* To do *
Reproduce everything in the items below from the line containing "name author: L." down to the very end of the items, with both ends included.

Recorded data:

----

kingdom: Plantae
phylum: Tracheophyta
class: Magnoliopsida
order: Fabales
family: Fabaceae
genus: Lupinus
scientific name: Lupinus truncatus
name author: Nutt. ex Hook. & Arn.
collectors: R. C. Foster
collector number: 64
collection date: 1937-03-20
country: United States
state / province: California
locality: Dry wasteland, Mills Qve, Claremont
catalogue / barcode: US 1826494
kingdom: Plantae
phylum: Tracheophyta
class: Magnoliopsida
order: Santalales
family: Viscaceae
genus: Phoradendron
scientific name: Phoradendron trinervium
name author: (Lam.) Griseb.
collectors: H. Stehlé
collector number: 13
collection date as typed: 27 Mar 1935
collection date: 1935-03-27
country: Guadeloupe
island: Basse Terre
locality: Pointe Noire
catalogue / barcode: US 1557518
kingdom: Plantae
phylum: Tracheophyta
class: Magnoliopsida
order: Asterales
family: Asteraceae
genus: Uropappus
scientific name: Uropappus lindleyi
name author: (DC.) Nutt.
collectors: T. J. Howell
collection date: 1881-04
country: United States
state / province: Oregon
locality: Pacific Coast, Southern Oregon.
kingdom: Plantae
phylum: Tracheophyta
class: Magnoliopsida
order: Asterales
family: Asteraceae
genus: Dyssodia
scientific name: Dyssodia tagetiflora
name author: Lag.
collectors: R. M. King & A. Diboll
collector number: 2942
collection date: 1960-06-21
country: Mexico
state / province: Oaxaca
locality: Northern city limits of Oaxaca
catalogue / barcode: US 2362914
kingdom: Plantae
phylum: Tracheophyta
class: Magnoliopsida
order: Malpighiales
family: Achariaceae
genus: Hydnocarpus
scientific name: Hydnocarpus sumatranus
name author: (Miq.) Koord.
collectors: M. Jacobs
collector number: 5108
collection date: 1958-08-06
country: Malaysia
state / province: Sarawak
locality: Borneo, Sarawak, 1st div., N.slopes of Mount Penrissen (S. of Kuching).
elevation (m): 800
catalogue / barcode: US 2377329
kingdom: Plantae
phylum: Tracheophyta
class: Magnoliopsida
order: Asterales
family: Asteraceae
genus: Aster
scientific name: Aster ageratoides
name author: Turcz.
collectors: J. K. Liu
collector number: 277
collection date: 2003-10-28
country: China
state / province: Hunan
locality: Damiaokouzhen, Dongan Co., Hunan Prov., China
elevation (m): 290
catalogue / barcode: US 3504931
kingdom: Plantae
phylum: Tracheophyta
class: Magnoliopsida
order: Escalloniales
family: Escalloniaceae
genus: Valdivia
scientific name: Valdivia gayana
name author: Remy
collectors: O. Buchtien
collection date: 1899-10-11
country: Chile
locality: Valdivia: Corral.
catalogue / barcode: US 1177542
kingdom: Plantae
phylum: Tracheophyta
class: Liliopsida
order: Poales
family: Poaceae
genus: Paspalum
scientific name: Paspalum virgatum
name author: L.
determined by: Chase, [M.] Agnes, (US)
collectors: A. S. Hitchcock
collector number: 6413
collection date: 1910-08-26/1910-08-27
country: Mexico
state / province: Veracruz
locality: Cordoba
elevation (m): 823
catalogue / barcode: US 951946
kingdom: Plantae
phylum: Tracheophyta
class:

----

* Solved exercise *
name author: L.
determined by: Chase, [M.] Agnes, (US)
collectors: A. S. Hitchcock
collector number: 6413
collection date: 1910-08-26/1910-08-27
country: Mexico
state / province: Veracruz
locality: Cordoba
elevation (m): 823
catalogue / barcode: US 951946
kingdom: Plantae
phylum: Tracheophyta
class:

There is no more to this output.